Be on the lookout for network performance issues that your current provider(s) can’t or won’t address, such as packet loss and subpar throughput to specific geographies or internet providers. If CDNs and SD-WAN acceleration services can’t resolve these problems, that’s a red flag. For many SaaS and web companies, performance becomes the primary reason to run either multi-cloud or at least some dedicated infrastructures to which they can load-balance for performance.
Too late. We’re already in Cloud Jail!
Did you come across this article too late? Are you already shackled to your rising cloud infrastructure costs with no easy fix in sight?
Fear not; there’s still hope!
It’s never too late to start, though it can take anywhere from six to 12 months to start running hybrid infrastructure from zero — especially if you’re dealing with petabytes of data to move or a company experiencing rapid revenue growth.
However, I’ve also seen it happen in just two to three months, albeit with a healthy dose of “exigent engineering.” Or, if your footprint is smaller or your need for control is lower, perhaps they’ll skip the private network/colocation and simply start by adding some dedicated servers or “bare metal cloud” into the mix.
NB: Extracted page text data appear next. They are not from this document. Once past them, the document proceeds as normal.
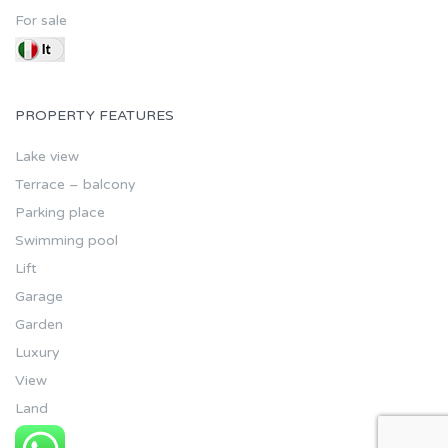
For sale
PROPERTY FEATURES
Lake view
Terrace – balcony
Parking place
Swimming pool
Lift
Garage
Garden
Luxury
View
Land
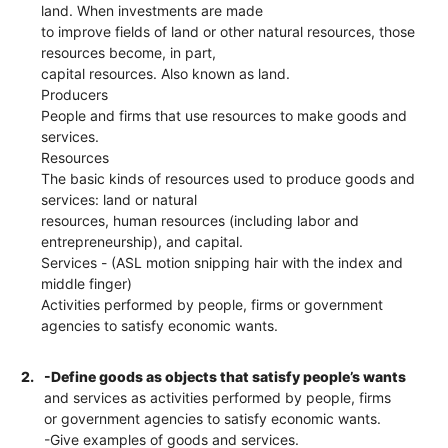
land. When investments are made
to improve fields of land or other natural resources, those
resources become, in part,
capital resources. Also known as land.
Producers
People and firms that use resources to make goods and
services.
Resources
The basic kinds of resources used to produce goods and
services: land or natural
resources, human resources (including labor and
entrepreneurship), and capital.
Services - (ASL motion snipping hair with the index and
middle finger)
Activities performed by people, firms or government
agencies to satisfy economic wants.
2.
-Define goods as objects that satisfy people’s wants
and services as activities performed by people, firms
or government agencies to satisfy economic wants.
-Give examples of goods and services.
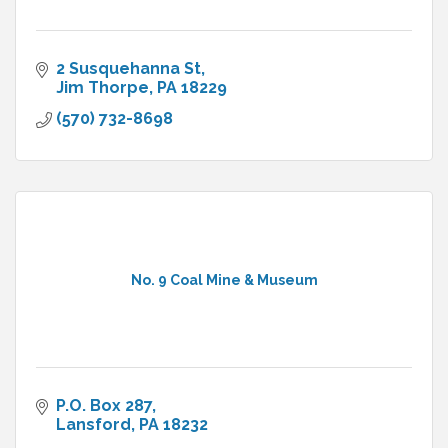
2 Susquehanna St
Jim Thorpe
PA
18229
(570) 732-8698
No. 9 Coal Mine & Museum
P.O. Box 287
Lansford
PA
18232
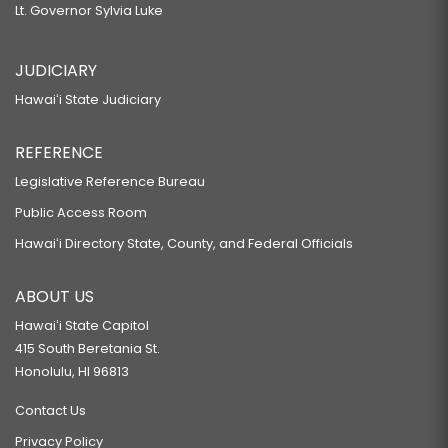
Lt. Governor Sylvia Luke
JUDICIARY
Hawaiʻi State Judiciary
REFERENCE
Legislative Reference Bureau
Public Access Room
Hawaiʻi Directory State, County, and Federal Officials
ABOUT US
Hawaiʻi State Capitol
415 South Beretania St.
Honolulu, HI 96813
Contact Us
Privacy Policy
I’ve personally witnessed 30 web companies go through this kind of transition, and most of them have three to five core people handling the network and physical server administration. The fantastic news is that, as long as you have the runway, you can dig yourself out when public cloud fees begin to take their toll.
And if you’re spending a lot, unsure if you can achieve significant gross margins with your current cloud usage, and struggling to recruit infrastructure gurus on staff, don’t lose hope.
Feel free to ping me (Avi at Kentik dot io), and the networking community is incredibly open, and people are generally happy to socialize and help.
Attend NANOG, RIPE, APRICOT, or your local network nerding meetup or conference. Make connections and ask questions; you’ll usually find people who can help you analyze and plan your infrastructure.
Remember, you’re not alone!
Now, it’s important to note that I’m not suggesting startups should avoid using the cloud initially — especially considering the credits available when you’re backed by venture capital.
The cloud can be a fantastic, capital-efficient way to launch a business and handle fluctuating workloads. You just need to be aware of the breaking points.
When your steady-state workloads are maxed out, and your cloud bill reaches hundreds of thousands per month and continues to grow by tens of thousands regularly, you may have already reached the tipping point. Before hitting that milestone, I recommend transitioning the steady-state load to mostly your own infrastructure.
Often, people overlook the inefficiencies when it’s just $1 or 2 million annually.
However, these seemingly small inefficiencies can sneak up on you and transform into an existential threat to your entire company. Your ability to make a profit, secure more funding, or even survive can hang in the balance. It’s at that moment when people wish they had considered the risks of Cloud Jail earlier in their startup journey. Don’t let your cloud infrastructure costs handcuff your business; be proactive and plan wisely to avoid falling into this trap.